I’ve read so many picture books in the past five years that I can honestly say I am able to spot a true winner in less than a minute. The Brief Thief ($16.95, Enchanted Lion Books, Ages 4 and up) is indeed one of those books. Not only did I smile while reading every page of this book, I laughed the entire time I was reading it – once to myself and the other time out loud to my husband, who also laughed.

For me, the first step of the review process is always to examine the quality of the physical book. I consider it important because books we love, we want to keep forever or pass on to others who may want to keep them forever. Well, Brief Thief ranks among the highest quality books I’ve ever seen. The hard cover is so thick and sturdy, it is nearly indestructible, the binding is solid and the paper is thick, beautiful matte card stock. I can appreciate this quality, as I am quite familiar with the process and materials used in book printing as a small press publisher myself.

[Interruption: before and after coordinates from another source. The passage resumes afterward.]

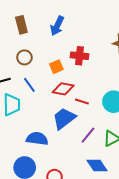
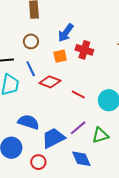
blue arrow: (57, 26) -> (66, 33), moved
red diamond: (63, 89) -> (50, 82), moved
blue trapezoid: (64, 118) -> (53, 138), moved

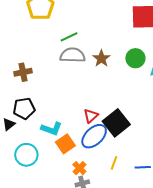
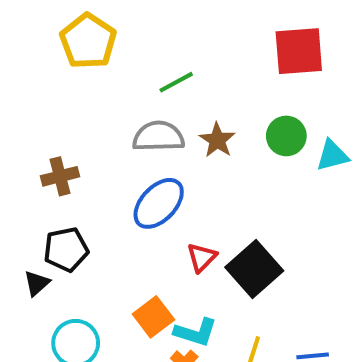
green line: (69, 37) -> (176, 82), moved
cyan L-shape: (52, 129) -> (196, 332), moved
blue ellipse: (94, 136) -> (159, 203), moved

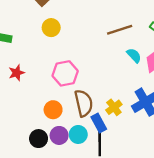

Onto the story . . . Leon is a big green gecko. One morning after breakfast, he needs to use the “facilities” but quickly discovers he is out of toilet paper. To solve his problem, Leon simply uses a pair of undies he finds hanging on a tree as toilet paper. After all they have holes in them, seem unusable for anything else and do not seem to belong to anyone. Then he throws them down and walks away. Well, to Leon’s surprise, those undies do indeed belong to someone else, and he discovers he probably should not have taken them and used them as he did. I won’t give away the ending of the book, but trust me when I tell you that it is clever and engaging, and that every page of this book will make you smile and laugh as I did. Both the words by author Michael Escoffier and the illustrations by Kris Di Giacomo are wonderful, humorous and equally important. Where do authors get crazy, original ideas like this for a picture book? I can only imagine how much fun it was to illustrate!

What makes this book even more interesting is that author Michael Escoffier and illustrator Kris Di Giacomo have created many successful books together in French, including Brief Thief  that we now fortunately have in English. I’ve been told the team has another title coming out in in English in July 2013. Can I please be the first to read it?

So there you have it – a high quality printed book, a funny, well-written original story that is easy to read with spectacular illustrations that all leave you wanting to read the author and illustrator’s next book right now.  Now that’s a perfect picture book.